It looks like Social Security benefits will increase by about 2.8% in 2019. Although that's down slightly from an earlier estimate, it still would be the largest benefit boost in seven years, according to The Senior Citizens League, a nonpartisan advocacy group representing more than 1 million retirees. Previously, the organization had projected a 3% increase in Social Security benefits next year.
The Social Security Administration will issue its official announcement of the 2019 cost-of-living adjustment, or COLA, in October following the Oct. 11 release of the consumer price index data for August.
Social Security COLAs are based on the increase in the CPI-W, which measures price inflation for urban workers, in the third quarter (July, August and September) of the current year from the corresponding third quarter of the prior year.
In July, the CPI-W increased 3.2% over the previous 12 months. In August, the index posted a smaller increase of 2.9% over the previous year, continuing a downward trend that started after the index peaked in June. If that pattern of ever-smaller increases continues with the September data to be announced next month, Mary Johnson, chief Social Security analyst for The Senior Citizens League, said she expects the average of the third quarter CPI-W to be 2.8%. But the economic impact of Hurricane Florence could be a wild card affecting the September data.

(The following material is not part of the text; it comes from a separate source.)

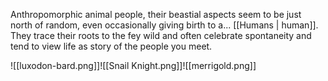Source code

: Anthropomorphic animal people, their beastial aspects seem to be just north of random, even occasionally giving birth to a... [[Humans | human]]. They trace their roots to the fey wild and often celebrate spontaneity and tend to view life as story of the people you meet. 

![[luxodon-bard.png]]![[Snail Knight.png]]![[merrigold.png]]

A 2.8% increase would boost the average Social Security benefit of $1,404 per month in 2018 by $39 next year and increase the current maximum benefit of $2,788 per month for someone who retires at full retirement age by about $78 per month.
The average and maximum Social Security benefits do not include delayed retirement credits. Social Security recipients who delay claiming benefits beyond full retirement age earn an additional 8% per year for every year they postpone benefits up to age 70. Those who retire before full retirement age receive reduced benefits for the rest of their life.
A 2.8% COLA in 2019 would be the biggest annual hike since 2012, when Social Security benefits grew by 3.6%. This year, the COLA was 2%, following a meager 0.3% increase in 2017 and no increase in 2016. Benefits rose by 1.7% in 2015, 1.5% in 2014 and 1.7% in 2013.
Many retirees should see a real increase in their net Social Security benefits in 2019 compared to this year, when their 2% COLA was nearly wiped out by a $25 increase in monthly Medicare premiums. Premiums for Medicare Part B, which covers doctors' fees and outpatient services, are usually deducted directly from monthly Social Security benefits.
The latest Medicare Trustees' report projects that basic Medicare Part B premiums will increase by about $1.50 a month to $135.50 per month in 2019. The official Medicare premiums will be announced in the fall. High-income retirees pay more, in some cases much more, for the same Medicare coverage.
Individuals with modified adjusted gross income of $85,000 or more and married couples whose joint income exceeds $170,000 pay a high-income surcharge on both their Medicare Part B premiums and Part D prescription drug plans. Surcharges, officially known as an income-related monthly adjustment amount, or IRMAA, are based on the last available income tax return, so 2019 premiums will be based on 2017 income.
In 2018, high-income Medicare beneficiaries pay premiums ranging from $187.50 to $428.60 per month per person, depending on income, compared to the standard Medicare Part B premiums of $134 per month. Next year, a new top tier surcharge will be added for individuals with incomes of $500,000 or more in 2017 and married couples whose joint income topped $750,000 in 2017.
Medicare beneficiaries subject to IRMAA surcharges receive notifications, usually in November, regarding their Medicare costs for the following year. However, if an individual has experienced a life-changing event, such as the death of spouse, divorce, marriage or retirement since their last tax return, they can appeal the surcharge by following the instructions on the IRMAA letter.